Despite her loyalty to Florida Gov. Rick Scott, former Lt. Gov. Jennifer Carroll (R) faced many challenges working as an African-American woman in his office.

In a Tuesday interview with WMEL, a Cocoa Beach radio station, Carroll reflected on her time serving in Scott's "ol' boys system" -- just over two years, until the governor asked her to resign. At the time, Carroll said, it was difficult for her to stand up for herself.

"When you're in the moment and you're trying to be that team player, you're trying to not make waves," she said. "It's bad enough, particularly for a minority, when you are in the good ol' boys system, you're trying to walk that fine line because you know their little whispers that they give. If you go off too much, then you're a B-I-T-C-H. If you don't do enough, then you're a wimp."
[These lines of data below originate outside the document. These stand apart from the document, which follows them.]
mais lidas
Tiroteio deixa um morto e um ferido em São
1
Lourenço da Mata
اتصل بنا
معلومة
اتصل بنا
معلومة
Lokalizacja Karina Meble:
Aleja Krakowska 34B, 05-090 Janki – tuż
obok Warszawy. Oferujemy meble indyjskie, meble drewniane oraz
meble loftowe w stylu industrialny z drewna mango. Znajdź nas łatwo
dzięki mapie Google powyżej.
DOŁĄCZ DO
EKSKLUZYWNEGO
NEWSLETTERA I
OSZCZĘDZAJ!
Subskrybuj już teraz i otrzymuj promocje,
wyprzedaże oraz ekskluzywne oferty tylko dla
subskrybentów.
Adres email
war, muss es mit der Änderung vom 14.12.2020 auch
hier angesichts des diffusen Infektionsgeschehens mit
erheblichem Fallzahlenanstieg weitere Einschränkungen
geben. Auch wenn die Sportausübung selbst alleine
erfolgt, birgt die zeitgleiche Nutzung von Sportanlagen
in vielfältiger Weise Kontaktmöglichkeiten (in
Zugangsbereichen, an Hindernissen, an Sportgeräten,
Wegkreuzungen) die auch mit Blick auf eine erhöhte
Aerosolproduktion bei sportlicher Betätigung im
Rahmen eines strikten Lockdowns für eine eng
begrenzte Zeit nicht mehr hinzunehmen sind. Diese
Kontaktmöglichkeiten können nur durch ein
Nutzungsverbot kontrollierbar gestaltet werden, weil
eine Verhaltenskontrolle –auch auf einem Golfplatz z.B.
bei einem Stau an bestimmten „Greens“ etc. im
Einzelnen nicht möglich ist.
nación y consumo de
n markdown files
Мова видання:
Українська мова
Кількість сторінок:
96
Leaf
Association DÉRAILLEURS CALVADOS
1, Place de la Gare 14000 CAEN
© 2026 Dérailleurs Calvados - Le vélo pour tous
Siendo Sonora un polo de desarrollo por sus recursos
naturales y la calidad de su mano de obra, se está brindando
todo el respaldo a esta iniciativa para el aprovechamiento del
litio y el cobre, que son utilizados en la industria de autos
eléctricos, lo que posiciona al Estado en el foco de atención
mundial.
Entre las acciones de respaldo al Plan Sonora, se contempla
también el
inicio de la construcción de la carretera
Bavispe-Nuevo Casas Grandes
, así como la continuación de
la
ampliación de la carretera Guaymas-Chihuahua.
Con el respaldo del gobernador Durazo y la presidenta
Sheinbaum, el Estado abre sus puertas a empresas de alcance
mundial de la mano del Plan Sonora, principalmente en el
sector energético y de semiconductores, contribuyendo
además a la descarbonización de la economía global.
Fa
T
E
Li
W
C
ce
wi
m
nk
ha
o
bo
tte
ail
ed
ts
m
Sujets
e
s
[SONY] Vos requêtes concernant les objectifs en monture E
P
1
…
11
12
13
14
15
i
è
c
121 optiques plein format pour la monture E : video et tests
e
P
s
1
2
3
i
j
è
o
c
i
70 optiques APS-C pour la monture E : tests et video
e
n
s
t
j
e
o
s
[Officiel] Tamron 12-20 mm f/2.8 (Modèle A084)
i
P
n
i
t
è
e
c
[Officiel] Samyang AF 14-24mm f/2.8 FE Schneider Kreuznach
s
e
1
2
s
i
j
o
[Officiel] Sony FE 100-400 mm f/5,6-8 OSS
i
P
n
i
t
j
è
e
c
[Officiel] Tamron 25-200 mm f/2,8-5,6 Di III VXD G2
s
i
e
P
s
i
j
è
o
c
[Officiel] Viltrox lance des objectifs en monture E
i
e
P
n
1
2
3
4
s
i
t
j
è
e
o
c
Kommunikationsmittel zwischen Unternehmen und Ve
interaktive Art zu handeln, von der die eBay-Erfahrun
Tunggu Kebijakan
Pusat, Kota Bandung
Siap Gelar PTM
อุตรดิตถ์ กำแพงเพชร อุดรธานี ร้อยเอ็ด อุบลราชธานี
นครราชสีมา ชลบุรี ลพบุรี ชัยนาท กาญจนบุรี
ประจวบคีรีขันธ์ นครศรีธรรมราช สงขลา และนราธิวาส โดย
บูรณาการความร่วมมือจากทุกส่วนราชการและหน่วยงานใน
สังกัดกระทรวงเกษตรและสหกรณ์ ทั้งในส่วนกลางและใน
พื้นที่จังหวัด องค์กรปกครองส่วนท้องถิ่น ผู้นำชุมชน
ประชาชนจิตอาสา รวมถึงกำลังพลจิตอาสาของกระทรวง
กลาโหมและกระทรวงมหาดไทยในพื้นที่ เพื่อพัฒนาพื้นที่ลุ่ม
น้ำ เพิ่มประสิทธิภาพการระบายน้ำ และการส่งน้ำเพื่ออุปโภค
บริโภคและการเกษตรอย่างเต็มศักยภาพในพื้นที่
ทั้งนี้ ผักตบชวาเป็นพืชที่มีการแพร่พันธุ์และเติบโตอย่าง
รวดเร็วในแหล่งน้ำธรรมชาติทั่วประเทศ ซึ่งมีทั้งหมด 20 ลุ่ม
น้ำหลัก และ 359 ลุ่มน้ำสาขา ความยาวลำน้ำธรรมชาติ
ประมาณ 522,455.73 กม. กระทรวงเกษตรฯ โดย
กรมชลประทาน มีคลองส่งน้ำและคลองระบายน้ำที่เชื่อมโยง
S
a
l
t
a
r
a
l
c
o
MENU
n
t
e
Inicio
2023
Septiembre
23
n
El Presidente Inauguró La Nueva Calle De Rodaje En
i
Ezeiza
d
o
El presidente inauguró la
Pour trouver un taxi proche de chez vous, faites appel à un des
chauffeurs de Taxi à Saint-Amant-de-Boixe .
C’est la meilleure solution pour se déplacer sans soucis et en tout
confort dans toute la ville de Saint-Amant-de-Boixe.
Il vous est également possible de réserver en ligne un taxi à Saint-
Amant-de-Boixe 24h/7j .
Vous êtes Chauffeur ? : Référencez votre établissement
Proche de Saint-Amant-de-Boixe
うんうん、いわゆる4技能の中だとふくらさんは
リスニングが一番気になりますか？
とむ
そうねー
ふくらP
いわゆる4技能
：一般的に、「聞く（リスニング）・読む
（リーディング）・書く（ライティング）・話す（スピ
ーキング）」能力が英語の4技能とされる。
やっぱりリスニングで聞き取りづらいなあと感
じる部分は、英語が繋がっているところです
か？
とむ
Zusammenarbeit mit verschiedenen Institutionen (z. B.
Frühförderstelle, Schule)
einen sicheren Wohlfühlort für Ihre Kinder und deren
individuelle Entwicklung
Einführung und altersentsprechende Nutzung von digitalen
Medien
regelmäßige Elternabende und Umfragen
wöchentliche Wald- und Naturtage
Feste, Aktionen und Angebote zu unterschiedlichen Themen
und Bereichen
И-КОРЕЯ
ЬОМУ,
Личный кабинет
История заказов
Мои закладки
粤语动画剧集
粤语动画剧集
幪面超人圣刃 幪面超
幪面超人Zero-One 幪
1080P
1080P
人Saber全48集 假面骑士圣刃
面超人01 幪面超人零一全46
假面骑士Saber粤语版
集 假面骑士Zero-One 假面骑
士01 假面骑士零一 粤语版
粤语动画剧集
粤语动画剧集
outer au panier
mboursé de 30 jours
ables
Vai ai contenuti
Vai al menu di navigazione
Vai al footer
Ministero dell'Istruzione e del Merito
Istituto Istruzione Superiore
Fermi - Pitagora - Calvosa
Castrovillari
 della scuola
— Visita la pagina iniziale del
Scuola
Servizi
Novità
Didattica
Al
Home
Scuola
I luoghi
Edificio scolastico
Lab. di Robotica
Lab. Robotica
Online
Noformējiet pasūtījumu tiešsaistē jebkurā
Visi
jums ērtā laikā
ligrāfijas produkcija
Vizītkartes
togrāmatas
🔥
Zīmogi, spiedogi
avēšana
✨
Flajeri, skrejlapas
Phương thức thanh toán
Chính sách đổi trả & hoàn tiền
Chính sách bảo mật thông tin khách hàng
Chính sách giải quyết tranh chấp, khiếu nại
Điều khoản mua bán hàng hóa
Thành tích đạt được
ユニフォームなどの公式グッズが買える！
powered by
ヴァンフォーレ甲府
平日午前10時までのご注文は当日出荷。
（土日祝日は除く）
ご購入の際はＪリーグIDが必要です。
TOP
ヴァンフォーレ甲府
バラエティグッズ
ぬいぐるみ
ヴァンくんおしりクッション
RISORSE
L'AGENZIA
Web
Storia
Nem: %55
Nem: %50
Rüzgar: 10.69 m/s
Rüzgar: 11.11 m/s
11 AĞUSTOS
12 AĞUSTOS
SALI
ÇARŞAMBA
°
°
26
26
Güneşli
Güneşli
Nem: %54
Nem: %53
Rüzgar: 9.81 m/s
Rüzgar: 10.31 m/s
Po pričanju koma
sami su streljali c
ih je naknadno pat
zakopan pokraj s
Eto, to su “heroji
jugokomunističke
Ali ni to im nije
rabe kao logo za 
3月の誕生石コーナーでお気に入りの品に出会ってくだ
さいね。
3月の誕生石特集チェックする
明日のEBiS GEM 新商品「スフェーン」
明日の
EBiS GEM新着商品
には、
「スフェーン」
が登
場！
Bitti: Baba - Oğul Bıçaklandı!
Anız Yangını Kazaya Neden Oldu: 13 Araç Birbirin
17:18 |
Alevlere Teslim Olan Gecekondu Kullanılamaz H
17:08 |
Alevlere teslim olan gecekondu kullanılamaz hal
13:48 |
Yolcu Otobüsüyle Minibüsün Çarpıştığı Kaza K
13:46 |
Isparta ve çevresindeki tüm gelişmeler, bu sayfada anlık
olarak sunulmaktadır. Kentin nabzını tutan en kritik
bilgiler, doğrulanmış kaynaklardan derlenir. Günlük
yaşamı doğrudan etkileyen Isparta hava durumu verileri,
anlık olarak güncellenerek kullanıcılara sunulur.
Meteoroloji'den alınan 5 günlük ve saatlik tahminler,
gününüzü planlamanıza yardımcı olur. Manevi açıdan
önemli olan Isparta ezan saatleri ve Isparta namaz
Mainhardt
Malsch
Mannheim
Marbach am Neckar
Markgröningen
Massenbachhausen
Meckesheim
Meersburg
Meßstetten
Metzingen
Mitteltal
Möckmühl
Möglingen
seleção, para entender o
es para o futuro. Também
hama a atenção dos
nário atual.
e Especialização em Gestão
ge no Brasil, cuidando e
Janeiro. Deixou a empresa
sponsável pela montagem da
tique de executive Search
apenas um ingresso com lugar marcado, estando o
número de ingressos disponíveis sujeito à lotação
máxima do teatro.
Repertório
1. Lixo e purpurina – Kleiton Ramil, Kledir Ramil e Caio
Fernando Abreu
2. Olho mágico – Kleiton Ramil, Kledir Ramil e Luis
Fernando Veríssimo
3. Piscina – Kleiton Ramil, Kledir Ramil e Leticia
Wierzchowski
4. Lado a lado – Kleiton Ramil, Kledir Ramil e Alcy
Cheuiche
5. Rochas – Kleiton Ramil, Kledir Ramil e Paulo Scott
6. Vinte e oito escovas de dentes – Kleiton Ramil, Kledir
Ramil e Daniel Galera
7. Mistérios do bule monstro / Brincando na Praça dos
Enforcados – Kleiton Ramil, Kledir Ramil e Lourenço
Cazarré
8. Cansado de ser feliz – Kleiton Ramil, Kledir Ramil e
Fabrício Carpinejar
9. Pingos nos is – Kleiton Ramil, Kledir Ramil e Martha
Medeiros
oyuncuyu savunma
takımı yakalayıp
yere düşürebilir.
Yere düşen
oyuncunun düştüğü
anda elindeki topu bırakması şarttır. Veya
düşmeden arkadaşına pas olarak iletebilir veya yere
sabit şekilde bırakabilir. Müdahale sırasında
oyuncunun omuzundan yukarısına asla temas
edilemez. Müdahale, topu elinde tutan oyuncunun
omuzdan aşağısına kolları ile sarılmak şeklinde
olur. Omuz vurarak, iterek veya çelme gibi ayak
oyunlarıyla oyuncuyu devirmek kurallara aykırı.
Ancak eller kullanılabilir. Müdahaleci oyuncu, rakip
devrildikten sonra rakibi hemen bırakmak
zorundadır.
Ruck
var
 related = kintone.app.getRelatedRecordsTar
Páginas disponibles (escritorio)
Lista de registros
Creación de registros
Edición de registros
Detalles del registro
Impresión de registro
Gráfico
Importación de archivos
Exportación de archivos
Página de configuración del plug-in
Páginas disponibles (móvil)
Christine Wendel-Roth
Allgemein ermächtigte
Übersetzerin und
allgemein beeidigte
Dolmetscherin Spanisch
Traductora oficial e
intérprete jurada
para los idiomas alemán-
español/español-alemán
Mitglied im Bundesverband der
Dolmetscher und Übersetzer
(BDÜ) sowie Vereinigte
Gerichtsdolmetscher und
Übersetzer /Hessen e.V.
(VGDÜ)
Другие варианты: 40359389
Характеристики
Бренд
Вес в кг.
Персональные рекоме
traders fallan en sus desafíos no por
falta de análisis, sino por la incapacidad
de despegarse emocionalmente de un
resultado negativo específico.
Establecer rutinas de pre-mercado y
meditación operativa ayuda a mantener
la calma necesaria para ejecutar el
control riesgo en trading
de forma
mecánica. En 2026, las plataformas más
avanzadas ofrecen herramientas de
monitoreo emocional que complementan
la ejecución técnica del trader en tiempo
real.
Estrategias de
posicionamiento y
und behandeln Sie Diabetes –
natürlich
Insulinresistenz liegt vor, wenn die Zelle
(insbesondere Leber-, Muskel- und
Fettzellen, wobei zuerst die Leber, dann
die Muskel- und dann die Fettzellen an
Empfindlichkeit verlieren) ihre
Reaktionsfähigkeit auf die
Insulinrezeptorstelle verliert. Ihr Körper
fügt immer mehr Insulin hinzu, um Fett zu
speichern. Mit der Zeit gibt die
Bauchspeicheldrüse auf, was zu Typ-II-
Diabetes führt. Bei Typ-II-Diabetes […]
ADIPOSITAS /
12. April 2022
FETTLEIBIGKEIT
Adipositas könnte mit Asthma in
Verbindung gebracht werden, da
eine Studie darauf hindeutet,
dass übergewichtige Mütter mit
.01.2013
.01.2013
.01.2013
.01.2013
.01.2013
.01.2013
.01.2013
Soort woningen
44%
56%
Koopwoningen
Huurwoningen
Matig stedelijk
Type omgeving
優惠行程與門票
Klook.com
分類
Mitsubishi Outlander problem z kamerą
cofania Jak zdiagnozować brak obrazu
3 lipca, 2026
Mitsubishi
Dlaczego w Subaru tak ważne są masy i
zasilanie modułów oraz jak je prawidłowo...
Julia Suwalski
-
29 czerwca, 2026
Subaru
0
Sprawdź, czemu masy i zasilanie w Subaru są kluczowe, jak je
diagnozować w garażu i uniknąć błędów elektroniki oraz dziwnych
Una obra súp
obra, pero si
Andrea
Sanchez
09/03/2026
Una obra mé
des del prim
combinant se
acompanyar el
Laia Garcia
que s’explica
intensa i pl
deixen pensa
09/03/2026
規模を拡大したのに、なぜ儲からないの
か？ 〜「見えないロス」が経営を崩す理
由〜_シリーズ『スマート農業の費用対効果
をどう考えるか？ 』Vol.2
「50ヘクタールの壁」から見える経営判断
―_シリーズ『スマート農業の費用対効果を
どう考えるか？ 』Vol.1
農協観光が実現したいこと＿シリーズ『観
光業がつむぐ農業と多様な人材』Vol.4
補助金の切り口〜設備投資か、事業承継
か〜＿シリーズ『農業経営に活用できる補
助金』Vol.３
Carroll said Scott's loyalties were always primarily with Adam Hollingsworth, his chief of staff. When it became known that Hollingsworth had claimed to have a college degree before actually earning one, Scott stood by his staffer.

But the former lieutenant governor said her own challenges were not met with the same support. Carroll was asked to resign from the governor's office when officials learned that she had consulted for a nonprofit with ties to an illegal gambling operation during her time as a representative. Carroll said that she was guilty of no wrongdoing, and that she wasn't told why she had to resign.

"I still stayed as a team player. I still followed their rules and so forth, and when it came time that I would have expected him to give me the common courtesy that he gave to his male counterparts there, his chief of staff, who had wrongdoing, he had supported and defended them," she said. "Me, with no wrongdoing, [he] utilized an excuse and asked me to leave office for no reason."

"The same people that you think that you can trust are the ones that are stabbing you in the back," she added.

In a statement to the Tampa Bay Times, Scott's spokesman suggested Carroll was downplaying the scandal that led to her resignation.

"Jennifer Carroll was connected to an organization that was at the center of a multistate criminal conspiracy at the time, and we are confident she made the right choice for her family by resigning," he said.